Seit mehr als 20 Jahren setzt das Unternehmen ein Programm zur energetischen Optimierung des Wohnungsbestandes um. Aktuell liegt die energetische Modernisierungsquote bei 75,6 Prozent (rund 31.700 Wohnungen). Die jährliche CO2-Einsparung liegt im Mittel bei 2.173 Tonnen wobei der CO2-Ausstoß von 38,6 kg/(m2a) (Referenzwert von 1990 für Heizwärme und Trinkwarmwasser) auf 22,9 kg/(m2a) im Jahr 2016 reduziert werden konnte. Diese Reduktion von rund 41 Prozent des spezifischen CO2-Ausstoßes zeigt, dass die GEWOBA das gesetzte Klimaziel bereits vier Jahre früher als geplant erfüllt. Unter Beachtung der aktualisierten bremischen Klimaschutzziele soll der CO2-Ausstoß bis 2050 um mindestens 80 Prozent geringer sein als 1990. Innerhalb der Organisation GEWOBA nutzt das Unternehmen, auch für die Versorgung der Gemeinschaftsanlagen, zertifizierten Ökostrom.

Nachweis: www.gewoba.de/unternehmen/corporate-social-responsibility/

Leistungsindikatoren zu Kriterium 13

Leistungsindikator G4-EN15
Direkte THG-Emissionen (Scope 1). Link

Die direkten THG-Emissionen (Scope 1) werden aktuell nicht ermittelt. Bilanzierung und Reporting zur THG-Emission erfolgt jährlich ausschließlich für CO2 und orientiert sich am Bilanzrahmen des Landes Bremen.

Leistungsindikator G4-EN16
Indirekte energiebezogene THG-Emissionen (Scope 2). Link

Die indirekten THG-Emissionen (Scope 2) werden aktuell nicht ermittelt. Bilanzierung und Reporting zur THG-Emission erfolgt jährlich ausschließlich für CO2 und orientiert sich am Bilanzrahmen des Landes Bremen.

Leistungsindikator G4-EN17
Weitere indirekte THG-Emissionen (Scope 3).

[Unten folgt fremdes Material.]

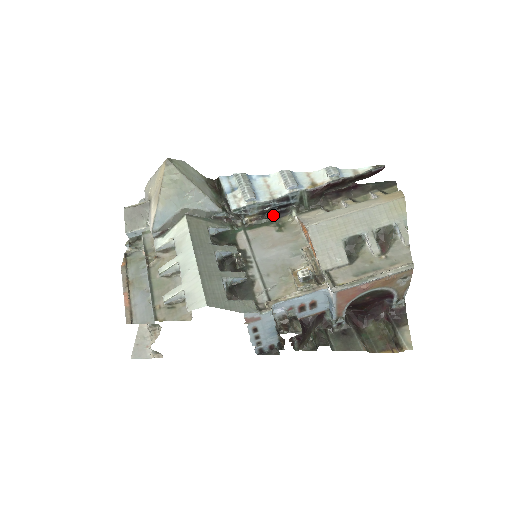
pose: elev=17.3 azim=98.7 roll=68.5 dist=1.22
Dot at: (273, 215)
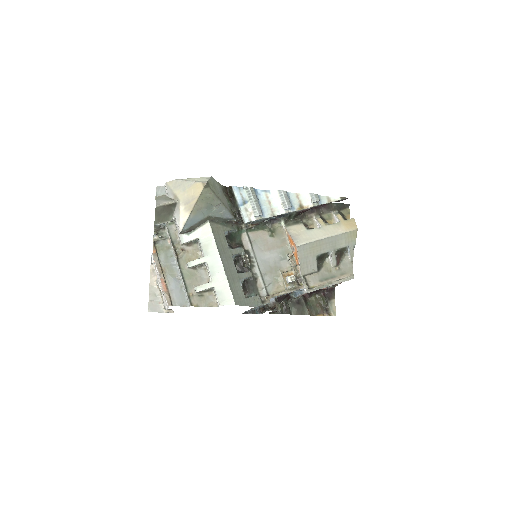
Dot at: (267, 221)
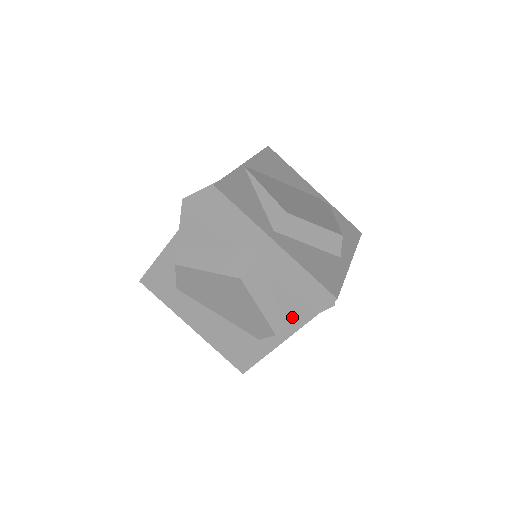
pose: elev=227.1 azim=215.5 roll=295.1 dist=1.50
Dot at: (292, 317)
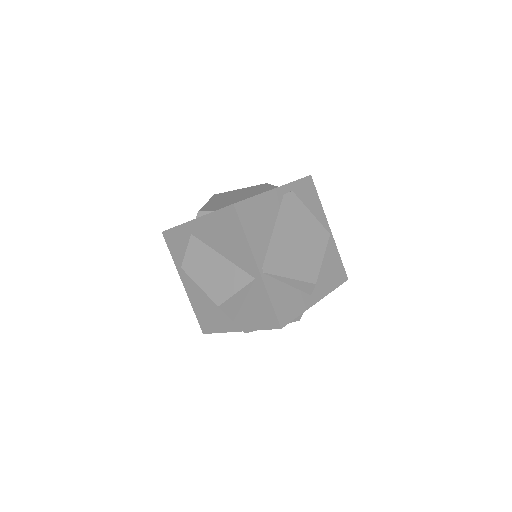
Dot at: occluded
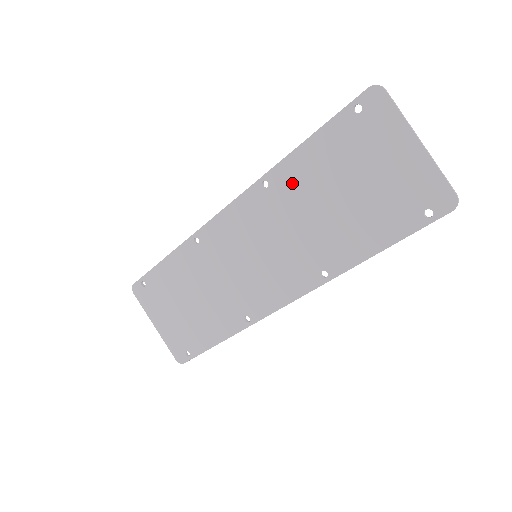
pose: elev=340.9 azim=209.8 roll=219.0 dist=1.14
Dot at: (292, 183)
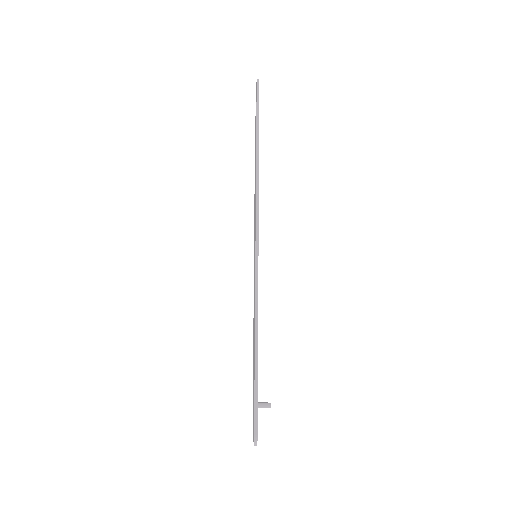
Dot at: occluded
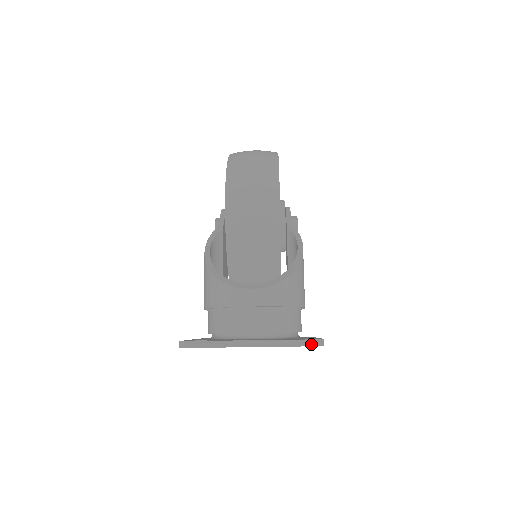
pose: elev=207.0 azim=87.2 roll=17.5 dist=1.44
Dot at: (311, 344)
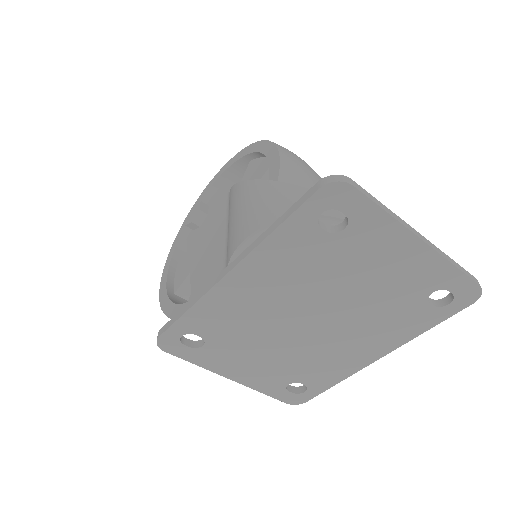
Dot at: (477, 282)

Link

Die indirekten THG-Emissionen (Scope 3) werden aktuell nicht ermittelt. Bilanzierung und Reporting zur THG-Emission erfolgt jährlich ausschließlich für CO2 und orientiert sich am Bilanzrahmen des Landes Bremen.

Leistungsindikator G4-EN19
Reduzierung der THG-Emissionen. Link

Die GEWOBA spart durch die energetische Modernisierung ihres Bestands durchschnittlich seit dem Jahr 1990  2.173 Tonnen CO2 jährlich ein.